After profiling some code that I will discuss in a lightning talk at
JuliaCon I found a bottleneck in an unexpected place. (I guess I should
know by now that profiling always shows that the bottleneck is in an
unexpected place - that's why we do it.)
I have a matrix of matrices, some of which are dense and some sparse, for
which I wish to create the lower Cholesky factor. This operation is done
once for each evaluation of the objective function in a nonlinear
optimization and I want to be careful about creating copies. The chol!
fallback methods (argument is AbstractMatrix) in base/linalg/cholesky.jl
has operations like
A[k,k] -= A[k,i]*A[k,i]'
and
A[i,k] -= A[i,j]*A[k,j]'*AkkInv'
which, when the elements of A are matrices, I rewrote as
downdate!(A[k,k],A[k,i]) etc.
One of these methods is
function
downdate!{T<:FloatingPoint}(C::DenseMatrix{T},A::DenseMatrix{T},B::SparseMatrixCSC{T})
ma,na = size(A)
mb,nb = size(B)
ma == size(C,1) && mb == size(C,2) && na == nb ||
throw(DimensionMismatch(""))
rvb = rowvals(B); nzb = nonzeros(B)
for j in 1:nb
aj = sub(A,:,j)
ib = nzrange(B,j)
rvbj = sub(rvb,ib)
nzbj = sub(nzb,ib)
for k in eachindex(ib)
BLAS.axpy!(-nzbj[k],aj,sub(C,:,Int(rvbj[k])))
end
end
C
end
The surprising bottleneck is the call to sub(C,:,Int(rvbj[k])) within the
call to BLAS.axpy!. Fortunately there are sufficiently flexible BLAS.axpy!

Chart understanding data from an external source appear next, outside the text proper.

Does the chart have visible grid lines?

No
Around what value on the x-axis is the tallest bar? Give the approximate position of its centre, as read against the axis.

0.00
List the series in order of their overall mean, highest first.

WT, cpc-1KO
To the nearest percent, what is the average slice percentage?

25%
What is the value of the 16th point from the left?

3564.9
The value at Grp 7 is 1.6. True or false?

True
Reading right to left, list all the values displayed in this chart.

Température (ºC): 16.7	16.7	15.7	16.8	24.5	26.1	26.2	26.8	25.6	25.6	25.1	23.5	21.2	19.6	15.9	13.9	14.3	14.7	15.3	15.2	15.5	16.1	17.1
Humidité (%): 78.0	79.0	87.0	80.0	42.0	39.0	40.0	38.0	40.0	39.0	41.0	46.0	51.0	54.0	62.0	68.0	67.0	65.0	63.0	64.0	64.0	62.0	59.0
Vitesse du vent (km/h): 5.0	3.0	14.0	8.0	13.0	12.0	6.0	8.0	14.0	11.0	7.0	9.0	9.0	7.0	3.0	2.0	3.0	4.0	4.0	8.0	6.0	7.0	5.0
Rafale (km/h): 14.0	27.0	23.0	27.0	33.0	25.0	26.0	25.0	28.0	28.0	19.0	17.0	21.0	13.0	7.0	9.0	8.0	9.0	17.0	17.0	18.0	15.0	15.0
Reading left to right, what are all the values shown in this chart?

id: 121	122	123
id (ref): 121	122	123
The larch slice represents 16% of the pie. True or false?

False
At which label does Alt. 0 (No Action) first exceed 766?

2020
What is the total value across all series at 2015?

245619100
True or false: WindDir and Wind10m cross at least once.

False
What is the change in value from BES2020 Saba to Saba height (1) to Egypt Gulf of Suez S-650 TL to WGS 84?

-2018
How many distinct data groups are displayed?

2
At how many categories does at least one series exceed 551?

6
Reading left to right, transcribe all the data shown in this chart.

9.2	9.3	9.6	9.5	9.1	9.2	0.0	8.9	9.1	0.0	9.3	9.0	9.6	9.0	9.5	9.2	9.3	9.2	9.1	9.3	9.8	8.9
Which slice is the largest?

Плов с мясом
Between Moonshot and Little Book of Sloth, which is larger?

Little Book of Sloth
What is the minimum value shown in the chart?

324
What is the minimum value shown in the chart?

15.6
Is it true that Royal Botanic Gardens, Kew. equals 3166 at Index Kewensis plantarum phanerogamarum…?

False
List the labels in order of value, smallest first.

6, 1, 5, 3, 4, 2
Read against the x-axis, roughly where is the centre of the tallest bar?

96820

method signatures that I think I can write around this using some pointer
arithmetic and pointer_to_array. At present the sub operation seems to be
taking about 2/3 of the time in the BLAS.axpy! call. That is, the linear
algebra is much faster than trying to determine which piece to work on.